Eine Insel voller Poesie und Liebe
Von Antonio, seinem eigenen Bruder, als Herzog von Mailand abgesetzt und aus seiner Heimat vertrieben, strandete er vor zwölf Jahren mit dem damals dreijährigen Töchterchen Miranda auf einer einsamen Insel in der Karibik.
Doch das erzwungene Exil dürfte diesem Prospero gleichwohl recht gut gefallen haben. Hüpft doch gleich zu Beginn ein Zauberwesen um ihn herum, zwitschernd und vergnügt wie ein verliebtes Mädchen. Quicklebendig und alles andere als „geistig“, wickelt dieser sehr weibliche Luftgeist namens Ariel seinen Herrn und Zaubermeister spielend um die Finger. Da sorgt auch ein Hauch Erotik dafür, dass das Inselleben so angenehm wie möglich verläuft.
Überhaupt sind die weiblichen Wesen schnell auf der Liebesschaukel Ihrer Gefühle. Dass etwa Prosperos Tochter, nun zarte 15 Jahre alt, ganz aus dem Häuschen ist, als sie den schiffbrüchigen Königssohn Ferdinand vor sich sieht, den ersten und einzigen (fremden) Mann in Ihrem Leben, kann kaum verblüffen. Kennt sie doch keinen anderen – und hat demnach keinen Vergleich.
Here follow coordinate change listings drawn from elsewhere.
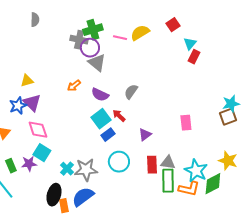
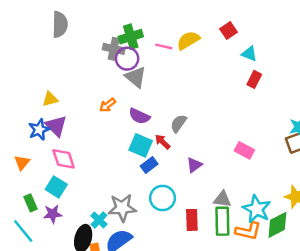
gray semicircle: (35, 20) -> (60, 24), size x1.5
cyan triangle: (190, 44) -> (249, 54), turned -48
red rectangle: (194, 57) -> (254, 79), moved
gray semicircle: (131, 92) -> (178, 123), moved
cyan square: (101, 119) -> (141, 145), turned -30
pink rectangle: (186, 123) -> (244, 150), turned -56
cyan square: (42, 153) -> (56, 187), moved
purple star: (29, 164) -> (53, 214), moved
red rectangle: (152, 165) -> (192, 220), moved
cyan cross: (67, 169) -> (99, 220), moved

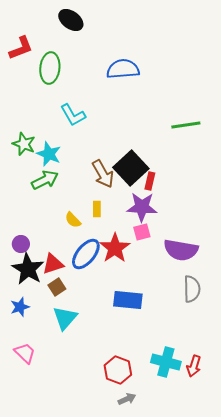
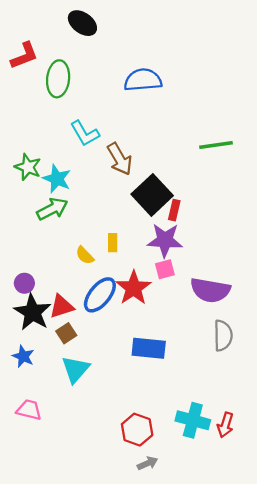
brown arrow: (103, 174) -> (120, 159), moved
blue star: (20, 307) -> (23, 356), turned -30
pink trapezoid: (25, 353) -> (29, 410), turned -30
William Shakespeares Sturm, das vermutlich letzte Drama des großen Meisters, etwa 1611, fünf Jahre vor seinem Tod geschrieben, ist in der Inszenierung der „Theaterachse“ aus Salzburg ein warmer Windhauch aus Poesie, Zauber und Liebes-Kunst.
Stürmisch beginnt es. Prosperos einstige Widersacher werden dank seiner Zauberkräfte durch einen Sturm auf sein Eiland geschwemmt. Der König von Neapel, Alonso; sein Sohn Ferdinand, besagter Liebes-Blitz für Miranda; Alonsos Bruder Sebastian, zudem Prosperos verräterischer Bruder Antonio und der alte Gonzalo, der einst Prosperos Leben gerettet hat.
Rache will der Herr der Insel nehmen, die Verräter und ihre Mischpoke zur Rechenschaft ziehen. Doch sehr bald breiten sich Ruhe und Seelenfrieden aus. Prosperos Rachegelüste ebben ab und einem Happy End steht schließlich nichts mehr im Wege.
„Die Theaterachse“ aus Salzburg, eine freie Truppe, die sich, mit wechselnder Besetzung, rund um den Schauspieler und Regisseur, Musiker und Autor Mathias Schuh entwickelt hat, präsentiert einen „Sturm“, der, stark gekürzt, auf angenehme Art und unprätentiös daherkommt. Lust am Spiel treibt die zauberhaft unwirkliche Handlung voran und die geplante Rache führt, nach köstlich lockeren Spielszenen, in denen fünf Mimen in über ein Dutzend Rollen schlüpfen, in ein Happy End. Wahrlich ein „Stoff, aus dem die Träume sind“, wie sich Prospero vernehmen lässt. Um hinzuzufügen: „Unser kleines Leben ist von einem großen Schlaf umringt“.
Das Quintett aus Salzburg - Victoria Morawetz, Peter Malzer, Ute Hamm, Wolfgang Kandler und Larissa Enzi in über einem Dutzend Rollen - sorgt mit seiner Spiel- und Gesangs-Freude über zwei Stunden lang freilich dafür, dass im Zwölfeck des „Globe“ an Schlaf keine Sekunde zu denken war.